Последние двадцать лет (примерно с начала 1890-го) Лев Николаевич выработал окончательную форму дневника, соединявшего записи о быте с выписками из «книжечки» (чаще всего они, распространённые афоризмы и мысли, шли под цифрами).
Эти сгустки нового знания, кажется, являются, по мысли автора, главным сокровищем, на которое он способен. Своё художественное творчество Толстой считал ничего не значащими пустяками, а вот дни, когда нечего было записать в тетрадку, считал пустыми, а собственную мыслительную деятельность ничтожной.
Многочисленные «выписки», чётко отделяющие реальность от духовных поисков (Толстой считал себя чем-то вроде фабрики по производству точных и чётких формулировок или кем-то вроде геолога, находящего в толща мыслительных процессов драгоценные слитки), кружат вокруг постоянных толстовских тем, фиксируя их на разном уровне качества - от грандиозных (и, разумеется, гениальных) прозрений до проходных, ничего не значащих (зачастую повторяющихся) заблуждений.
Безусловную ценность им придаёт а) то, что они оказываются частью большой, разветвлённой этико-философской системы, которую не одно десятилетие возводит б) всемирно-известный литератор.

§ **Исходный материал**:
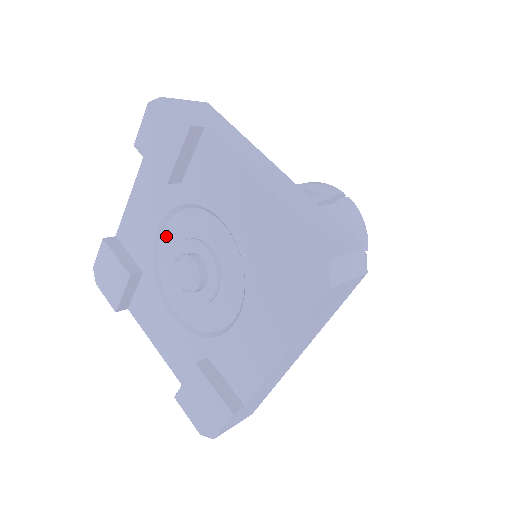
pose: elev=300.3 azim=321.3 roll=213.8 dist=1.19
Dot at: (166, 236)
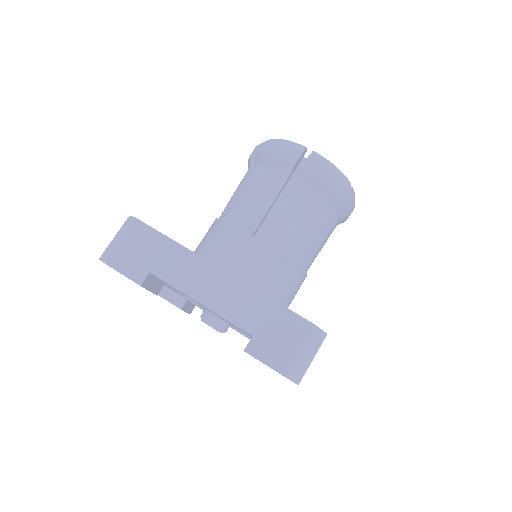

§ **Выполните задания**:
• 1. Как, согласно тексту о дневниках Толстого, он оценивал собственное художественное творчество?
• 2. Напишите продолжение текста о дневниках Толстого, начав сразу после его последнего предложения.

§ **Ответы по заданиям**:
• 1. Считал его ничего не значащими пустяками.

• 2.
Так как если отбросить авторитет и заслуги Льва Николаевича перед культурой и цивилизацией многие из его фирменных «вписок», продиктованных энергией заблуждения, могут показаться фантазмами сумасшедшего.
Толстой - сам себе платформа, с которой только и можно его [всё им о себе написанное] рассматривать, ибо если начинаешь смотреть со стороны, в глаза бросаются несуразности и состыковки (особенно когда есть некоторая временная дистанция между автором и читателем).
Тем более, что это же не какие-то там экстраординарные события, типа войны или революции, но жизнь одного, отдельно (или чем дальше тем всё менее и менее отдельно) взятого человека (существа).
Итак, формулы Графа невозможно рассматривать вне громады стоящего за всем этим контекста и это обстоятельство кажется мне важным для понимания структуры дневника, основной смысл которого - подтвердить (обосновать и закрепить) ценность всего им написанного, подсветив худло эпистолярной активностью и наоборот.
Что, мол, не на фантики жизнь свою потратил, но вполне серьезными материями занимался.
Ибо по тому, что Толстой обязательно записывает (во сколько проснулся, как себя чувствовал, с кем встречался, над чем работал) становится понятным что ему действительно важно.
Особенно отчётливо это видишь, когда за фразами, посвящёнными смерти ближайшего друга или дочери, в стык, через запятую, идут фразы, посвящённые «творческому процессу». И даже если учесть, что работа - идеальное средство «уколоться и забыться», то симптоматично именно эта работа, а не пафосное точание сапогов или косьба.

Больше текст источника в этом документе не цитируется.